I went to an elite liberal arts college in the Midwest.  According to the school's Form 990 filed with the Internal Revenue Service, the highest salaried professor at the school makes less than $300k a year.  No administrator at the college makes more than $600k.  At Carleton College, a peer institution, no administrator or professor made more than $500k.  At Haverford College, no employee made more than $600k.  At tony Wellesley College and Vassar College, no employee made more than $700k, while the highest paid employee at Swarthmore College earned a total package of just over $700k.

For the 2011-2012 academic year, the teacher Pat Fitzgerald received a base salary of $1.97 million and a total compensation package of $2.22 million.  (Northwestern finished the 2011 regular season with a 6 and 6 record and lost the Meineke Car Care Bowl to Texas A & M).

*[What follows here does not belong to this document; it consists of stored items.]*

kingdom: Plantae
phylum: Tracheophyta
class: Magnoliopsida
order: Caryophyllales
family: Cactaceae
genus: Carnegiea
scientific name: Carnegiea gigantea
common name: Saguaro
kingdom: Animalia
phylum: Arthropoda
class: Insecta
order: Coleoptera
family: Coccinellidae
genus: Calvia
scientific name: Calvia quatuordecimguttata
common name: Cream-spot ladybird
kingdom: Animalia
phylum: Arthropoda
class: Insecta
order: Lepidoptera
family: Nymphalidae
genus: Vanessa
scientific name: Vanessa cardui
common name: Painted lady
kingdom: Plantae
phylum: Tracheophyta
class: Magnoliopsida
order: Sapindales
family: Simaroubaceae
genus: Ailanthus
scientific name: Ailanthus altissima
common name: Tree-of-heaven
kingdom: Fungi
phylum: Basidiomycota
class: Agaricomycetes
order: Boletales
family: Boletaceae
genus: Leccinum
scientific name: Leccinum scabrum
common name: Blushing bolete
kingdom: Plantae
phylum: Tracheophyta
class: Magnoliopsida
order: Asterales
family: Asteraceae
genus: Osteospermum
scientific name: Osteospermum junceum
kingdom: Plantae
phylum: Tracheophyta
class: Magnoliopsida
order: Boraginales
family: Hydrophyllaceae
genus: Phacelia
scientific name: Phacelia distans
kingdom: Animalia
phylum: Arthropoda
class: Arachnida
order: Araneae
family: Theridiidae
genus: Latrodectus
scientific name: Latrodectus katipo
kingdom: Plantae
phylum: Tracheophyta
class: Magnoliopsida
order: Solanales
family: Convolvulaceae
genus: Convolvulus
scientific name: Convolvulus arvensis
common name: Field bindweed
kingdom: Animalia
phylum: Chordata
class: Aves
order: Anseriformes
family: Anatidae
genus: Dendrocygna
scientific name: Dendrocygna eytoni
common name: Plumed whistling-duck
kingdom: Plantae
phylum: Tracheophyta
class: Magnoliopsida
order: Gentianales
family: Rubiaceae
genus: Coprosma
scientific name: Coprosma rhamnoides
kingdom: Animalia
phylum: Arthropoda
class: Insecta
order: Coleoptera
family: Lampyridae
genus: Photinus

The educator Pat Fitzgerald made more in total compensation than Patrick M. McCarthy, the Director of the Bluhm Cardiovascular Institute and Chief of the division of Surgery-Cardiac Surgery at Northwestern University's Feinberg School of medicine.

That's stupid.

But not as stupid as Mark Emmert's (President of the NCAA) $1.42 million base salary the same academic year (total compensation package $1.67 million) or the nearly $1 million James Isch (Chief Operating Officer of the NCAA) made in total compensation that year. 

Again, the highest paid professor at my alma mater makes less than $300k.  During the 2011-2012 academic year, there were fifteen (15) employees at the NCAA that made more than that.  Fifteen!   

So, if you are telling me that allowing students to organize into a labor union poses a threat to college athletics as we know it, I'm ok with that.  Because ultimately, Jeff Samardzija is right, if you're making this much money off the backs of non-compensated student athletes, "it would be nice to see if they did a little bit more to try and help these guys out in the long run."